The existing options, which look like possible options, don’t do that:
dbt compile - only checks if the models themselves exist, Jinja syntax and compiles the existing models into the sql files in target/compiled directory
dbt empty - runs the code against database creating empty views/tables and it’s only if you don’t use ref model syntax. syntax, here dbt breaks with limit 0 error
dbt build - runs the actual code
dbt parse - gives the performance info
dbt debug - only tests the connection and the environment
It is the main limiting factor as we can’t merge models into production without knowing if they are going to break. The re is no hope dbt fixing it, as according to their issues in github, that idea is removed from the roadmap, hence I have to figure out how to solve it by myself.
The Solution:
Fixing the Lack of a dbt Dry-Run
The Hacky but Effective Solution
I built a dry-run-like pipeline using a combination of dbt compile, psql, and some Bash scripting. Here’s what it does:
Compiles the models: Runs dbt compile to render SQL for the modified models into the target/compiled directory.
Adds LIMIT 0: Modifies the compiled SQL files for the models in order to append LIMIT 0 to the end of each SELECT statement — this forces Postgres to validate the query structure and column existence without executing it.
Runs the queries: Executes the altered files against the real database.
Catches errors: Any missing columns, typos, or duplicates will cause the queries to fail fast — just like a dry-run should.
Bonus Feature
The script also:
Extracts column names from each result set.
Checks for duplicate column names (a common silent failure in joins and complicated models)
Caveats
You can’t check multiple interdependent models together unless they already exist in the database, need to run first the base/bronze level models, then silver, then gold.
I need to add LIMIT 0 in compiled files.
The full code for adding LIMIT 0 and running database check is here.
Alternative: Use a Dummy Database
One workaround we found was to spin up a dummy Postgres database seeded with just the schema (no data) from the actual production. Then dbt runs against that to validate the models structurally. That avoids most risks of polluting production.

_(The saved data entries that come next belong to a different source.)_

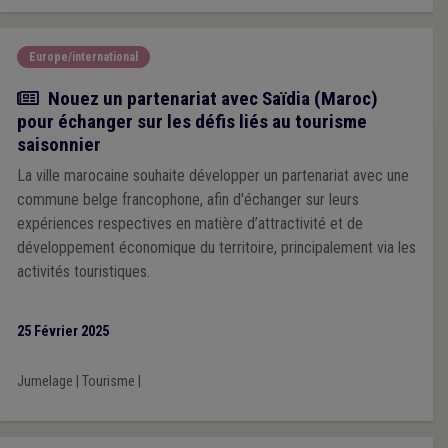
Europe/international
Actualité
Nouez un partenariat avec Saïdia (Maroc)
pour échanger sur les défis liés au tourisme
saisonnier
La ville marocaine souhaite développer un partenariat avec une
commune belge francophone, afin d'échanger sur leurs
expériences respectives en matière d’attractivité et de
développement économique du territoire, principalement via les
activités touristiques.
25 Février 2025
Jumelage
|
Tourisme
|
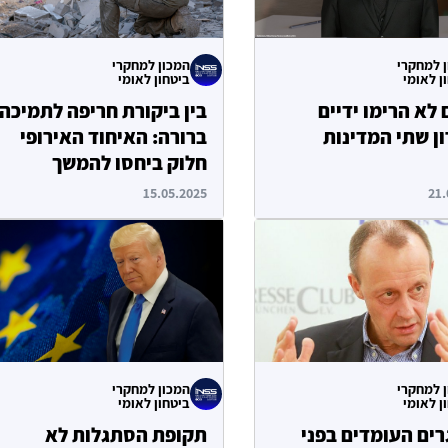
 למחקרי
המכון למחקרי
ן לאומי
ביטחון לאומי
 לא הרימו ידיים
בין ביקורת חריפה לתמיכה
ן שתי המדינות
ברורה: האיחוד האירופי
חלוק ביחסו להמשך
המערכה בעזה
15.05.2025
21.
 למחקרי
המכון למחקרי
ן לאומי
ביטחון לאומי
ים העומדים בפני
תקופת הסתגלות לא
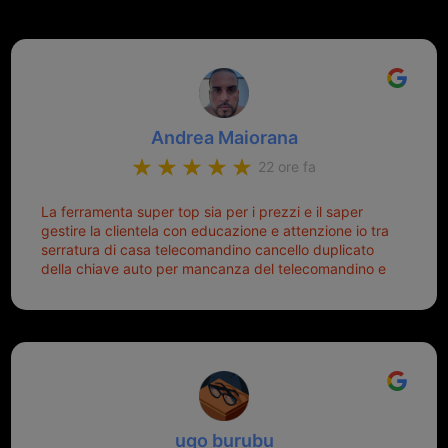
Andrea Maiorana
22 ore fa
La ferramenta super top sia per i prezzi e il saper
gestire la clientela con educazione e attenzione io tra
serratura di casa telecomandino cancello duplicato
della chiave auto per mancanza del telecomandino e
oggi telecomandino con chiave per auto fatto la
meglio ferramenta de ostia e poi il prorietario il signor
Michele gentilissimo e simpaticissimo
ugo burubu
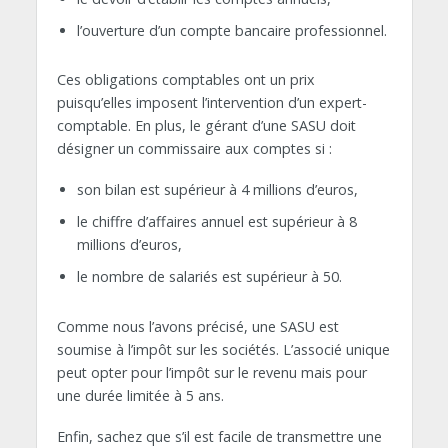
l’ouverture d’un compte bancaire professionnel.
Ces obligations comptables ont un prix
puisqu’elles imposent l’intervention d’un expert-
comptable. En plus, le gérant d’une SASU doit
désigner un commissaire aux comptes si :
son bilan est supérieur à 4 millions d’euros,
le chiffre d’affaires annuel est supérieur à 8
millions d’euros,
le nombre de salariés est supérieur à 50.
Comme nous l’avons précisé, une SASU est
soumise à l’impôt sur les sociétés. L’associé unique
peut opter pour l’impôt sur le revenu mais pour
une durée limitée à 5 ans.
Enfin, sachez que s’il est facile de transmettre une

The production schema from the primary database could be copied and loaded into the new database like that:
# Export the schema
PGPASSWORD=password pg_dump \
--host=PRODUCTION_HOST \
--username=PRODUCTION_USER \
--dbname=PRODUCTION_DB \
--schema=public \
--schema-only \
--no-owner \
--no-privileges \
> public_schema.sql
# Creating target DB
createdb --host=EMPTY_DB_HOST --username=EMPTY_DB_USER EMPTY_DB
# Import the schema
PGPASSWORD=password psql \
--host=EMPTY_DB_HOST \
--username=EMPTY_DB_USER \
--dbname=EMPTY_DB \
< public_schema.sql
The caveat here: you need to update the schema from your primary instance either by cloning the schema file from your app repo, or running schema updates with these commands with each migration (need to be automated).
If you’ve hit issues where dbt run fails halfway through because of a missing column, or you want to validate transformations during CI/CD without building the models—this method is for you.